Wednesday

Book Review: The Enemy I Knew - German Jews in the Allied Military in World War II

Karras, Steve
Zenith Press, 2009


As a historian of modern European history I should know better than to assume that there are any topics - even the well-traveled fields of World War II and the Holocaust - that no longer offer opportunities for new contributions. Yet I admit I was pleasantly surprised to discover that the The Enemy I Knew covers a relatively untapped source of information, in this case the oral history of Jews who served in Allied units during the Second World War.

This text presents 27 first-person accounts from Jewish soldiers who served in combat roles against Hitler's Wermacht. Some of the narratives are based upon personal interviews that Karras conducted with the veterans between 1999 and 2002 in preparation for his documentary About Face, while others have been collected from previously unpublished sources.

Karras noted that the interviews led him away from his original premise, which was the idea that the Jewish soldiers in Allied military units took up arms out of a sense of revenge. Instead, the author found that many of these individuals became motivated after "their national identity was taken away and they became hate objects and then refugees" under the regime of the Third Reich. Fighting for American and British objectives allowed these soldiers to regain a sense of individual purpose and political coherence after being stripped of identity in Nazi Germany.

There are many haunting memories in the book, such as Eric Hamberg's recollection of Kristallnacht:
The night of Kristallnacht I was very sick, but I remember going to the balcony and looking down, and across the street was a Jewish store.
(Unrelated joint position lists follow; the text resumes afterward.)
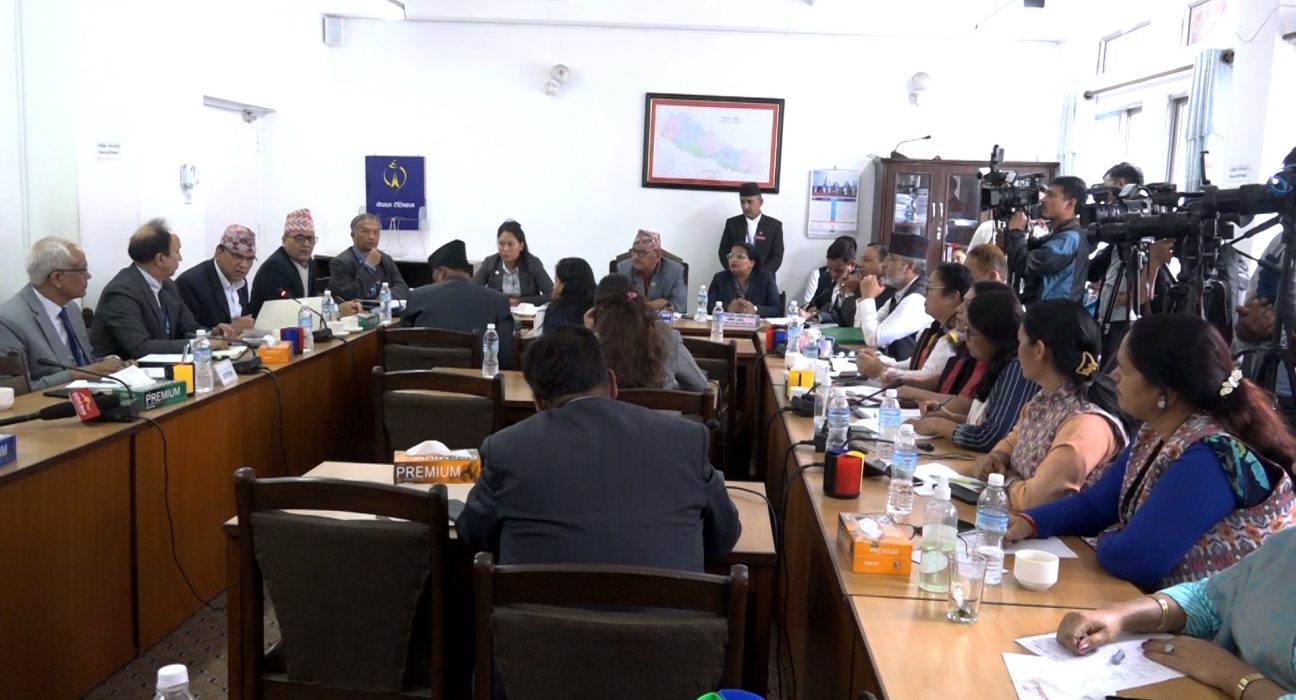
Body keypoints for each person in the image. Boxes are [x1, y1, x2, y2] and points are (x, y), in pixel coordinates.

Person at [1008, 314, 1296, 590]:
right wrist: (1032, 522)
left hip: (1216, 622)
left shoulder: (1212, 457)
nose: (1113, 375)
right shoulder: (1154, 432)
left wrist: (1110, 534)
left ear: (1163, 392)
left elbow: (1135, 559)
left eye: (1125, 370)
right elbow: (1096, 507)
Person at [455, 325, 742, 571]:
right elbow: (724, 535)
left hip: (536, 619)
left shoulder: (506, 448)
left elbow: (473, 534)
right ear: (613, 384)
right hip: (669, 617)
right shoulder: (686, 439)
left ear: (539, 402)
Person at [1053, 528, 1296, 699]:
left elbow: (1131, 554)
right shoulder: (1287, 546)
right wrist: (1120, 614)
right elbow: (1209, 598)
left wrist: (1231, 674)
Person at [976, 300, 1131, 510]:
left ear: (1039, 350)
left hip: (1052, 529)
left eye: (1020, 341)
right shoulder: (1045, 399)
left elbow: (1035, 499)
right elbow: (1014, 441)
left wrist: (1003, 480)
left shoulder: (1086, 425)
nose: (1017, 350)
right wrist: (996, 457)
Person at [908, 290, 1040, 453]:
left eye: (970, 332)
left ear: (992, 334)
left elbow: (992, 437)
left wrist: (939, 425)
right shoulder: (995, 364)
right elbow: (987, 423)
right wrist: (949, 417)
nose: (965, 338)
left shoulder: (1016, 369)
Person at [90, 219, 235, 359]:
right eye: (177, 252)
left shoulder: (168, 286)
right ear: (160, 259)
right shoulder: (121, 293)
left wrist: (211, 334)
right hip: (124, 370)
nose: (180, 258)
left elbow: (188, 327)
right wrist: (201, 344)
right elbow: (141, 348)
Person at [0, 237, 127, 389]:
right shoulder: (9, 320)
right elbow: (15, 390)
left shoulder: (71, 308)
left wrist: (111, 363)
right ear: (57, 278)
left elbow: (85, 362)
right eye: (83, 270)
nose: (88, 276)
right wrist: (74, 375)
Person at [1084, 163, 1177, 371]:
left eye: (1106, 188)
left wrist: (1130, 296)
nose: (1104, 200)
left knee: (1114, 377)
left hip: (1126, 323)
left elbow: (1146, 295)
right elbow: (1092, 270)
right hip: (1109, 319)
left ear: (1120, 184)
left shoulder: (1147, 232)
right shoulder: (1121, 237)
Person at [402, 239, 515, 369]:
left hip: (419, 380)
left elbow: (401, 346)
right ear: (468, 273)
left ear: (442, 272)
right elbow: (506, 358)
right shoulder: (498, 301)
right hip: (475, 380)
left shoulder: (416, 297)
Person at [586, 274, 706, 392]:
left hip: (610, 406)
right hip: (660, 405)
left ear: (598, 310)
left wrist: (587, 334)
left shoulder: (593, 344)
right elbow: (700, 386)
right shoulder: (669, 338)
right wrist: (670, 389)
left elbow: (581, 391)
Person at [857, 262, 970, 386]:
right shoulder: (938, 329)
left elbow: (926, 381)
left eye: (930, 288)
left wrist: (880, 372)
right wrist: (881, 362)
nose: (924, 294)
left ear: (952, 297)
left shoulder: (954, 339)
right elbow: (915, 364)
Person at [249, 208, 361, 318]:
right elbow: (286, 312)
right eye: (300, 238)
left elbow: (311, 301)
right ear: (284, 240)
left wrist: (337, 306)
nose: (307, 244)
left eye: (311, 238)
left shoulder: (310, 263)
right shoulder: (274, 268)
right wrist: (336, 311)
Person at [1003, 176, 1091, 304]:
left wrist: (1016, 232)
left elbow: (1027, 266)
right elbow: (1034, 248)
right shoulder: (1061, 234)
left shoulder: (1070, 239)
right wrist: (1011, 240)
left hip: (1055, 313)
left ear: (1071, 203)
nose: (1043, 199)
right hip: (1047, 311)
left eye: (1051, 195)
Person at [854, 232, 932, 361]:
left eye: (891, 259)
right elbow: (861, 328)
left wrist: (868, 298)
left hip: (906, 371)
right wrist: (865, 297)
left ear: (909, 267)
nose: (884, 265)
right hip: (892, 367)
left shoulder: (916, 299)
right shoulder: (900, 293)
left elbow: (874, 338)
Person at [176, 224, 257, 332]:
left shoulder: (241, 283)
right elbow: (186, 332)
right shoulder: (191, 283)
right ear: (219, 252)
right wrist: (230, 329)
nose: (244, 265)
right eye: (237, 256)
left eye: (250, 259)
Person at [327, 213, 411, 302]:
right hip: (356, 309)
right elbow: (350, 296)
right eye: (365, 231)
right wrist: (369, 266)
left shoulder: (385, 259)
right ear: (353, 235)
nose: (372, 237)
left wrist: (383, 299)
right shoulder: (340, 262)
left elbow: (402, 287)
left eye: (376, 232)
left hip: (383, 307)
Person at [472, 220, 554, 306]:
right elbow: (472, 290)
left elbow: (552, 294)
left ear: (521, 246)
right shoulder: (490, 262)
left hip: (526, 313)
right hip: (497, 311)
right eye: (501, 244)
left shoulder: (533, 263)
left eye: (510, 244)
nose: (505, 249)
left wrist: (520, 301)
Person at [717, 182, 784, 273]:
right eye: (742, 202)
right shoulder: (732, 224)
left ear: (761, 202)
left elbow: (777, 257)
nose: (745, 206)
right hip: (735, 277)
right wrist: (736, 272)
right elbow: (723, 252)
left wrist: (758, 276)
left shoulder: (774, 226)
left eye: (750, 202)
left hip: (764, 278)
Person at [614, 229, 687, 313]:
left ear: (657, 255)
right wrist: (656, 304)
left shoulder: (675, 270)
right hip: (632, 321)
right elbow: (616, 305)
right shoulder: (623, 268)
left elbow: (681, 305)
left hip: (662, 321)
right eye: (634, 251)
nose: (635, 257)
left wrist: (637, 306)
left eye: (642, 253)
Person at [707, 242, 781, 317]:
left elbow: (776, 309)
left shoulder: (765, 278)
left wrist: (754, 309)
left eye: (739, 257)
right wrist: (727, 307)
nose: (733, 260)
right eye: (731, 256)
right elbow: (709, 307)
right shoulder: (719, 278)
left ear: (751, 263)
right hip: (726, 324)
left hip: (756, 324)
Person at [800, 236, 859, 326]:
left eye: (838, 270)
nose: (833, 275)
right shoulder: (825, 277)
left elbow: (848, 318)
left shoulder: (859, 284)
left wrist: (846, 293)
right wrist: (811, 311)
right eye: (830, 269)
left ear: (852, 265)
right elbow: (813, 304)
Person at [535, 257, 595, 335]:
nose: (554, 287)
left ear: (566, 284)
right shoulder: (598, 307)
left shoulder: (556, 313)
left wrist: (554, 304)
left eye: (556, 281)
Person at [841, 242, 895, 311]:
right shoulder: (861, 283)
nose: (860, 264)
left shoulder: (890, 292)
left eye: (867, 260)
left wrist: (848, 292)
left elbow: (855, 317)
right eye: (861, 260)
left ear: (885, 263)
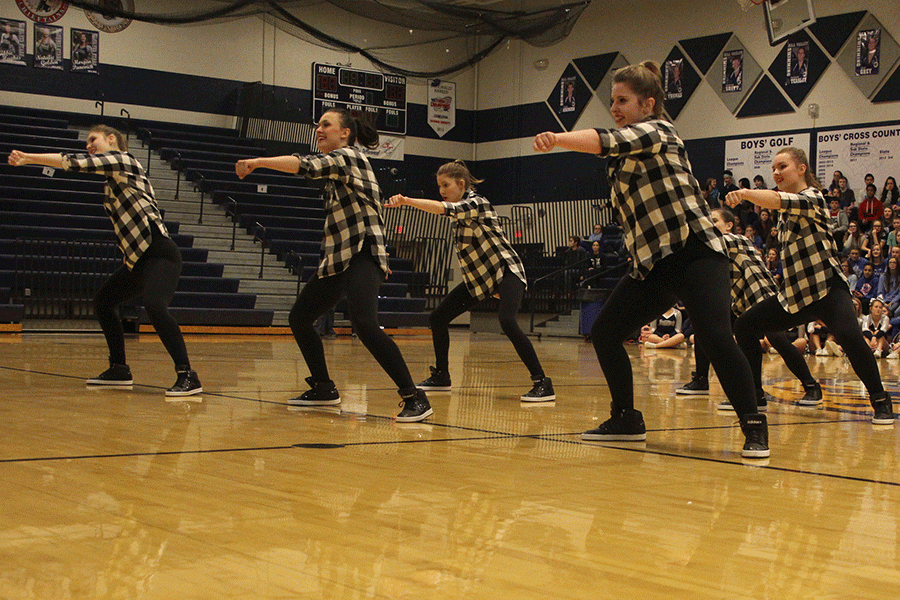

They destroyed the store, they broke the windows, and they threw everything out in the street. The brown-shirted SA men went up to our neighbor's apartment on the second floor and took that nice family's bedding, threw it all out into the street, and set it all on fire. I saw people laughing and dancing and being so happy that the Jews were getting something that they didn't expect.
The Enemy I Knew is an important contribution to the literature of the Holocaust and the Second World War, and I recommend the book to scholars and general readers alike. The book contains quite a few fascinating images not previously published, and readers will gain a much greater sense of this form of Jewish resistance to Nazi efforts to exterminate Jews and their culture.